**Records shown:**
-- -- --

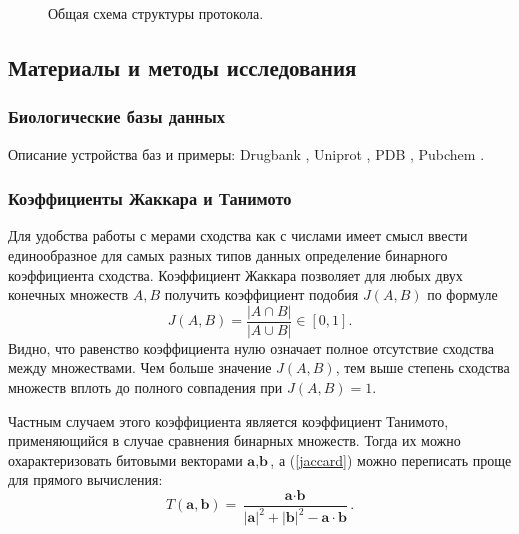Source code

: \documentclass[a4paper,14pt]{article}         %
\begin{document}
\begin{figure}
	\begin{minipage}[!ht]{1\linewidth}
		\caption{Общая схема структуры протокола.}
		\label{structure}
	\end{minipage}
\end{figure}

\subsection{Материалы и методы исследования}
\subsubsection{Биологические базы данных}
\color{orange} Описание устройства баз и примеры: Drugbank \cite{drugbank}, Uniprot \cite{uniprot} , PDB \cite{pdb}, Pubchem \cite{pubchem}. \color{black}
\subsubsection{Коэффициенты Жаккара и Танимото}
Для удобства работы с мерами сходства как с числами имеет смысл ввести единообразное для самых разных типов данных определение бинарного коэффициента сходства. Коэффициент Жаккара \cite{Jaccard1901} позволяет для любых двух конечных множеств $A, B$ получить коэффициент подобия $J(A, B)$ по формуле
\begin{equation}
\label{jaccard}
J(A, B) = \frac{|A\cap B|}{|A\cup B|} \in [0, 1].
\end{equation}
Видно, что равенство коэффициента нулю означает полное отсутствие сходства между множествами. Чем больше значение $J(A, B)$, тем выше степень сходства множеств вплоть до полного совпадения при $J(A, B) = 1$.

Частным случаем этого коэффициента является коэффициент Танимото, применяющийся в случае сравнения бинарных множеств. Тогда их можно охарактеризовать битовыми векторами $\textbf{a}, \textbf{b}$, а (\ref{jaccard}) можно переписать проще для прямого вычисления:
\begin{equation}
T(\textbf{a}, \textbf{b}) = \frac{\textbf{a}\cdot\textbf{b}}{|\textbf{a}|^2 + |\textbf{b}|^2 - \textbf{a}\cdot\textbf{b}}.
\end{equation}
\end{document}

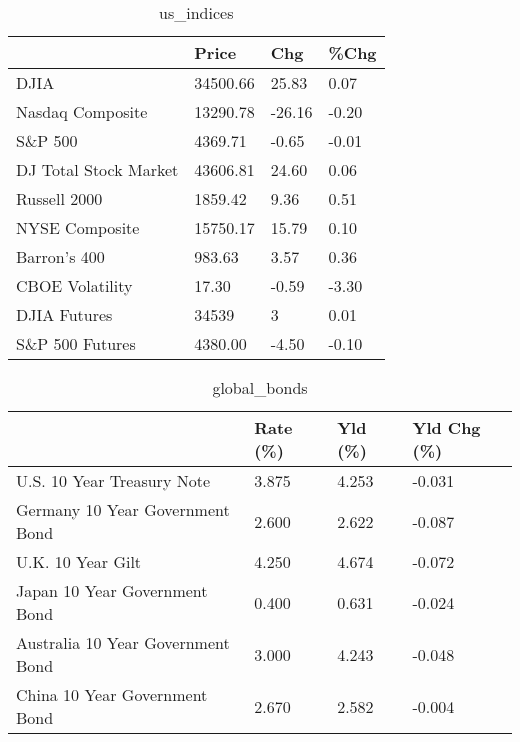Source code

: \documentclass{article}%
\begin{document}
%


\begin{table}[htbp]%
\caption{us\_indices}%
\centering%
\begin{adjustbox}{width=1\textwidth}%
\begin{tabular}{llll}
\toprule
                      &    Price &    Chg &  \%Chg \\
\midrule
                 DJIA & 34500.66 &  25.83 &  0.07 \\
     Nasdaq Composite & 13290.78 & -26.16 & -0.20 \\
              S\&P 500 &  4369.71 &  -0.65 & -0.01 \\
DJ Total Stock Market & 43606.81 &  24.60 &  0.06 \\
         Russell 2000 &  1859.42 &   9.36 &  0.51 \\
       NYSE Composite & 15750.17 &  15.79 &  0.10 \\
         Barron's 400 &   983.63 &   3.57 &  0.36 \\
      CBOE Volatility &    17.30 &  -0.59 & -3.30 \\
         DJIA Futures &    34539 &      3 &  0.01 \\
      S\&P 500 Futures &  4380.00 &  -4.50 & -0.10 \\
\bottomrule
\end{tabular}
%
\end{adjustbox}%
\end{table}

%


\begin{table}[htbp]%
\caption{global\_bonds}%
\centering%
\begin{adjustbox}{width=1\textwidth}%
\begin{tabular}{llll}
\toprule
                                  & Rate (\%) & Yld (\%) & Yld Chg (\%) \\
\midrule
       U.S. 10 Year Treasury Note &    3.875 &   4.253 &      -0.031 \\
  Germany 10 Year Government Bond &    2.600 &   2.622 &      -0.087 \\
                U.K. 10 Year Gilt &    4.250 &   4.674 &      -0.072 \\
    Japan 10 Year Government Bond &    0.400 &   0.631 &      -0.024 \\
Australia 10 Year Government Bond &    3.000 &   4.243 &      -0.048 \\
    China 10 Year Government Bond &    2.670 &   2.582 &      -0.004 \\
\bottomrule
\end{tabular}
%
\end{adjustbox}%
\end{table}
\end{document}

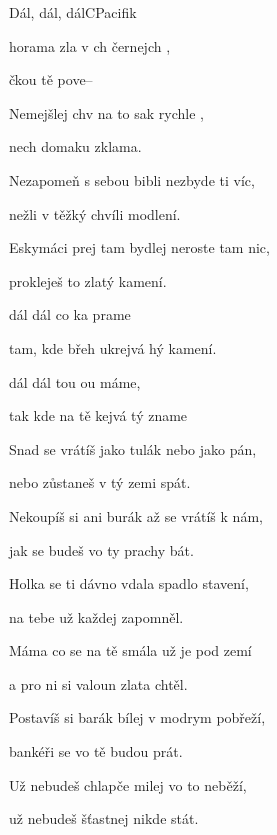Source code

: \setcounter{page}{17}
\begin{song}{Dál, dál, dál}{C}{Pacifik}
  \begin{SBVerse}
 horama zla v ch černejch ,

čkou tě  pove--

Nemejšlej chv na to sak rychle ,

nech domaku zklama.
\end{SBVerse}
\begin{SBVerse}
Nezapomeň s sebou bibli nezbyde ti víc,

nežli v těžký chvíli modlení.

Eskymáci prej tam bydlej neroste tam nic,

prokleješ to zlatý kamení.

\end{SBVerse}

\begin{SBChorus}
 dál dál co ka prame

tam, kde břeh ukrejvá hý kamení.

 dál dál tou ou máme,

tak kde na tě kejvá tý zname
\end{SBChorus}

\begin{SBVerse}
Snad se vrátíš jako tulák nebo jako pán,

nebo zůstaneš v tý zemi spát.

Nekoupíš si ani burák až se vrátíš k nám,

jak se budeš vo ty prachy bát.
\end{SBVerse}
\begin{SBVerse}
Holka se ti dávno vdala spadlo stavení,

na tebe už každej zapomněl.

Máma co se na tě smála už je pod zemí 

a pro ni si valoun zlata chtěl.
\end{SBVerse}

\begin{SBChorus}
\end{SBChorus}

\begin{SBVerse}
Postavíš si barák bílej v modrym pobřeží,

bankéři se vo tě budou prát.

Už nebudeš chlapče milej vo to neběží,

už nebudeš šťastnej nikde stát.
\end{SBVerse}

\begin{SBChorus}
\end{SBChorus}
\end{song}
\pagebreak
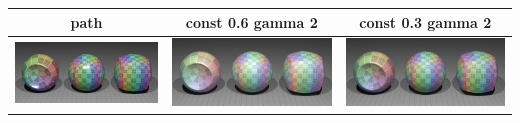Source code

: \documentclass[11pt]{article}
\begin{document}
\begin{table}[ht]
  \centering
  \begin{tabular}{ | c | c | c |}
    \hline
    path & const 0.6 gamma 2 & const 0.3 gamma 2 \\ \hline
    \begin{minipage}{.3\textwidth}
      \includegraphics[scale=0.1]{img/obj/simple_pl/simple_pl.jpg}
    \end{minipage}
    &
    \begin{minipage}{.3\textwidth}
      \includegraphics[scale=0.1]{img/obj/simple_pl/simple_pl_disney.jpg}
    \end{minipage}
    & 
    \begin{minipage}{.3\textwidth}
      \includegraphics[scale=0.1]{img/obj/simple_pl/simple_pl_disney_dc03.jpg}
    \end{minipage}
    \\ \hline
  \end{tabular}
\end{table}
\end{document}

-- -- --

Repeat the listing word for word. Leave images out.

Source code

: \documentclass[a4paper,14pt]{article}         %
\begin{document}
\begin{figure}
	\begin{minipage}[!ht]{1\linewidth}
		\caption{Общая схема структуры протокола.}
		\label{structure}
	\end{minipage}
\end{figure}

\subsection{Материалы и методы исследования}
\subsubsection{Биологические базы данных}
\color{orange} Описание устройства баз и примеры: Drugbank \cite{drugbank}, Uniprot \cite{uniprot} , PDB \cite{pdb}, Pubchem \cite{pubchem}. \color{black}
\subsubsection{Коэффициенты Жаккара и Танимото}
Для удобства работы с мерами сходства как с числами имеет смысл ввести единообразное для самых разных типов данных определение бинарного коэффициента сходства. Коэффициент Жаккара \cite{Jaccard1901} позволяет для любых двух конечных множеств $A, B$ получить коэффициент подобия $J(A, B)$ по формуле
\begin{equation}
\label{jaccard}
J(A, B) = \frac{|A\cap B|}{|A\cup B|} \in [0, 1].
\end{equation}
Видно, что равенство коэффициента нулю означает полное отсутствие сходства между множествами. Чем больше значение $J(A, B)$, тем выше степень сходства множеств вплоть до полного совпадения при $J(A, B) = 1$.

Частным случаем этого коэффициента является коэффициент Танимото, применяющийся в случае сравнения бинарных множеств. Тогда их можно охарактеризовать битовыми векторами $\textbf{a}, \textbf{b}$, а (\ref{jaccard}) можно переписать проще для прямого вычисления:
\begin{equation}
T(\textbf{a}, \textbf{b}) = \frac{\textbf{a}\cdot\textbf{b}}{|\textbf{a}|^2 + |\textbf{b}|^2 - \textbf{a}\cdot\textbf{b}}.
\end{equation}
\end{document}

Source code

: \documentclass{article}%
\begin{document}
%


\begin{table}[htbp]%
\caption{us\_indices}%
\centering%
\begin{adjustbox}{width=1\textwidth}%
\begin{tabular}{llll}
\toprule
                      &    Price &    Chg &  \%Chg \\
\midrule
                 DJIA & 34500.66 &  25.83 &  0.07 \\
     Nasdaq Composite & 13290.78 & -26.16 & -0.20 \\
              S\&P 500 &  4369.71 &  -0.65 & -0.01 \\
DJ Total Stock Market & 43606.81 &  24.60 &  0.06 \\
         Russell 2000 &  1859.42 &   9.36 &  0.51 \\
       NYSE Composite & 15750.17 &  15.79 &  0.10 \\
         Barron's 400 &   983.63 &   3.57 &  0.36 \\
      CBOE Volatility &    17.30 &  -0.59 & -3.30 \\
         DJIA Futures &    34539 &      3 &  0.01 \\
      S\&P 500 Futures &  4380.00 &  -4.50 & -0.10 \\
\bottomrule
\end{tabular}
%
\end{adjustbox}%
\end{table}

%


\begin{table}[htbp]%
\caption{global\_bonds}%
\centering%
\begin{adjustbox}{width=1\textwidth}%
\begin{tabular}{llll}
\toprule
                                  & Rate (\%) & Yld (\%) & Yld Chg (\%) \\
\midrule
       U.S. 10 Year Treasury Note &    3.875 &   4.253 &      -0.031 \\
  Germany 10 Year Government Bond &    2.600 &   2.622 &      -0.087 \\
                U.K. 10 Year Gilt &    4.250 &   4.674 &      -0.072 \\
    Japan 10 Year Government Bond &    0.400 &   0.631 &      -0.024 \\
Australia 10 Year Government Bond &    3.000 &   4.243 &      -0.048 \\
    China 10 Year Government Bond &    2.670 &   2.582 &      -0.004 \\
\bottomrule
\end{tabular}
%
\end{adjustbox}%
\end{table}
\end{document}

Source code

: \setcounter{page}{17}
\begin{song}{Dál, dál, dál}{C}{Pacifik}
  \begin{SBVerse}
 horama zla v ch černejch ,

čkou tě  pove--

Nemejšlej chv na to sak rychle ,

nech domaku zklama.
\end{SBVerse}
\begin{SBVerse}
Nezapomeň s sebou bibli nezbyde ti víc,

nežli v těžký chvíli modlení.

Eskymáci prej tam bydlej neroste tam nic,

prokleješ to zlatý kamení.

\end{SBVerse}

\begin{SBChorus}
 dál dál co ka prame

tam, kde břeh ukrejvá hý kamení.

 dál dál tou ou máme,

tak kde na tě kejvá tý zname
\end{SBChorus}

\begin{SBVerse}
Snad se vrátíš jako tulák nebo jako pán,

nebo zůstaneš v tý zemi spát.

Nekoupíš si ani burák až se vrátíš k nám,

jak se budeš vo ty prachy bát.
\end{SBVerse}
\begin{SBVerse}
Holka se ti dávno vdala spadlo stavení,

na tebe už každej zapomněl.

Máma co se na tě smála už je pod zemí 

a pro ni si valoun zlata chtěl.
\end{SBVerse}

\begin{SBChorus}
\end{SBChorus}

\begin{SBVerse}
Postavíš si barák bílej v modrym pobřeží,

bankéři se vo tě budou prát.

Už nebudeš chlapče milej vo to neběží,

už nebudeš šťastnej nikde stát.
\end{SBVerse}

\begin{SBChorus}
\end{SBChorus}
\end{song}
\pagebreak
Source code

: \documentclass[11pt]{article}
\begin{document}
\begin{table}[ht]
  \centering
  \begin{tabular}{ | c | c | c |}
    \hline
    path & const 0.6 gamma 2 & const 0.3 gamma 2 \\ \hline
    \begin{minipage}{.3\textwidth}
      \includegraphics[scale=0.1]{img/obj/simple_pl/simple_pl.jpg}
    \end{minipage}
    &
    \begin{minipage}{.3\textwidth}
      \includegraphics[scale=0.1]{img/obj/simple_pl/simple_pl_disney.jpg}
    \end{minipage}
    & 
    \begin{minipage}{.3\textwidth}
      \includegraphics[scale=0.1]{img/obj/simple_pl/simple_pl_disney_dc03.jpg}
    \end{minipage}
    \\ \hline
  \end{tabular}
\end{table}
\end{document}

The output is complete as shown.